Greaves and Vivian exchanged glances. Uriel felt like the cold had taken up permanent residence in his chest. His heart was missing every second beat. It took a while for Greaves’s words to reach through that aching systolic gap.
“…get Denizen out before the attack. It’s the best way. If this boy can ...”
“I can’t do it,” Uriel said, his voice still hitching. “None of them trust me. And, besides, the Redemptress—” Hate flooded through him as he said Her name. That was good. Hate was stronger than sorrow. It would keep him upright until this was done. “The Tenebrous is made of wire. She keeps one around Denizen’s neck at all times.”
There was an audible creak of iron as Vivian’s hands clenched into fists. Uriel remembered Abucad’s desperate words.
“And there is another prisoner too. An UnFavored…a normal person. I can’t get close to them. Ambrel could but ...”
Hold on to the hate. Uriel was still shaking, but now it was with rage. It was Her fault. It was.
Greaves was frowning. “It’s a hostage situation. A perfect one. We can’t charge them; they’ll take us apart. We need some kind of an in.”
“Umm ...”
The tall, thin boy had raised a hand. Greaves’s features twisted in annoyance, but Vivian’s glare shut his mouth before he could speak, a fact that seemed to surprise even him.
“Simon?” she asked.
“I can’t believe I’m saying this,” he said, eyeing them nervously. “But I have an idea.”
THIS TIME, WHEN DENIZEN was dragged into the Sh
rine, there was no one to greet him but the arachnoid geometry of the Tenebrous Herself. Denizen flinched as Her umbra washed over him, wringing sweat from his skin and tears from his eyes. It was bad everywhere in Eloquence. Here it was almost intolerable.
Her pin-thin pupils gleamed.
“You will be taught our ways. The true ways.”
Denizen hadn’t noticed Grandfather lurking between the shattered pillars. He swept by Denizen and, with no little care, propped something on the broken stone.
“And, in return, you will teach me. I will take on the burden of your dark knowledge and decide where it can be put to best use.”
He’d set down a little blackboard on an easel. It was the saddest thing Denizen had ever seen.
“OK,” Denizen said. “But where’s Uriel?”
The old man’s eyes narrowed.
Denizen forced some iron into his voice. “I told you I’d help you if you didn’t hurt Uriel. Where is he? I want to see him before we start.”
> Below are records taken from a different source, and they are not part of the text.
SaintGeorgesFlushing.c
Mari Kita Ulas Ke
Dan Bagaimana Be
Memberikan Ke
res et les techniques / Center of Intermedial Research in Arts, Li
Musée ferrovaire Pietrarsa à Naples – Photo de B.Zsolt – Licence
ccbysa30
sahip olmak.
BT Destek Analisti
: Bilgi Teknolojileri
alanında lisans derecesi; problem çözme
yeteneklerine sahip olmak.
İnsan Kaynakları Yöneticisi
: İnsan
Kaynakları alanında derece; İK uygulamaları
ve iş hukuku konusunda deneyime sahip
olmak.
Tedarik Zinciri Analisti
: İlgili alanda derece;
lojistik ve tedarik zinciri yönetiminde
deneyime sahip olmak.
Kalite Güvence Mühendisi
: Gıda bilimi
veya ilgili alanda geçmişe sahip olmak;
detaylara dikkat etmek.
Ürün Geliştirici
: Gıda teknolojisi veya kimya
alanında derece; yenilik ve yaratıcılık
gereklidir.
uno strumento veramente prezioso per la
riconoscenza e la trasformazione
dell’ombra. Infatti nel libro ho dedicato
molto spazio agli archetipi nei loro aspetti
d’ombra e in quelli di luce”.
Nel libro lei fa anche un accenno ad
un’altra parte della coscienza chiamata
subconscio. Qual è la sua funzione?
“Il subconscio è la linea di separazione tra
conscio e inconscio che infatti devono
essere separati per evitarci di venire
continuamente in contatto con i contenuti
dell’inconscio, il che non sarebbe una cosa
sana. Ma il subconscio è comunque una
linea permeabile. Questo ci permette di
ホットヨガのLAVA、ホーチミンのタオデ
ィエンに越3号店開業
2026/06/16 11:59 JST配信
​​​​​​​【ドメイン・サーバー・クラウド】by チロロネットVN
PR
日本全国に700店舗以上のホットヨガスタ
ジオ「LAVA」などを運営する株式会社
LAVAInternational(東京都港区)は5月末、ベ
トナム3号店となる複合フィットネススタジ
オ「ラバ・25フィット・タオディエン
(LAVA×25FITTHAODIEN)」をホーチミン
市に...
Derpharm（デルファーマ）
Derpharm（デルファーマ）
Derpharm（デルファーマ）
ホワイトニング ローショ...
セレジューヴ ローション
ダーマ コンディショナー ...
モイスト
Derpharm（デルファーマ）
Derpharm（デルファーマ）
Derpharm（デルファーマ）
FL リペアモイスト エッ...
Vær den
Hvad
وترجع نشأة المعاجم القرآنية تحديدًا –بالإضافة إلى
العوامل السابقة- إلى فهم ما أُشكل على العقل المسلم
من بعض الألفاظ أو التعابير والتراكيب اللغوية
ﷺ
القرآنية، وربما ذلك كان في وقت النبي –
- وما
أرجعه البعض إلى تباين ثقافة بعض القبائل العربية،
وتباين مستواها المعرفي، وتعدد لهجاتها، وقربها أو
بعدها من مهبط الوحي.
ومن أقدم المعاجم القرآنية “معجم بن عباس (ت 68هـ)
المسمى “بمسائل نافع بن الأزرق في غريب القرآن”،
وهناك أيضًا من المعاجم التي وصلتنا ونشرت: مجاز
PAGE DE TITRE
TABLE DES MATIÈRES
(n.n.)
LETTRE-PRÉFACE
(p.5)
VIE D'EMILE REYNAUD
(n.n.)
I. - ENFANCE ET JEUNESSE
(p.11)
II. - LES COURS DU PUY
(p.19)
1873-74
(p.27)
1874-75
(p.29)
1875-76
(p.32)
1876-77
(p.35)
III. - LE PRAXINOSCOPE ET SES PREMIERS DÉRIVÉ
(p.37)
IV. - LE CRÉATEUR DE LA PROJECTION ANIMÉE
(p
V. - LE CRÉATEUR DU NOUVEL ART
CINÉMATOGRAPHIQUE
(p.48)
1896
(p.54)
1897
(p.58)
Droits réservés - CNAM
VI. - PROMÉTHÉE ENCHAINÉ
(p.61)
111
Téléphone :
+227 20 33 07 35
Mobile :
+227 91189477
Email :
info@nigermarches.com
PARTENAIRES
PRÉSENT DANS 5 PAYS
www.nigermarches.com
It had been a long and sleepless night for Denizen. He’d had ample time to think about what his conversations with the twins might have set in motion. The best-case scenario was that Ambrel had teamed up with Uriel and they’d used the Art of Apertura to escape. Unfortunately, there were a whole lot of other possible scenarios, and in quite a lot of them Denizen Hardwick was basically a murderer.
How could I have sent him?
“Grandfather!”
One of the other Croits—Osprey?—entered the Shrine, panting and sweat-streaked, and behind him came the rest, at least twenty, crowding the stone doors. Denizen’s heart sank.
“Where’s Ambrel?” the old man said. “She was supposed to—”
Osprey shook his head. “We searched the necropolis for hours. They’re not—” He fixed his eyes on Denizen and stopped talking so abruptly it would have been comical had the situation not been what it was.
Not in front of the prisoner ...
So it was bad news. Had Uriel escaped? Had Ambrel helped him?
No. Denizen had dabbled in hope before. Every orphan in Crosscaper had. Maybe someone will come along and tell me it’s all been a mistake, that I don’t belong here—that there’s a family and a home and love waiting for me outside these miserable walls.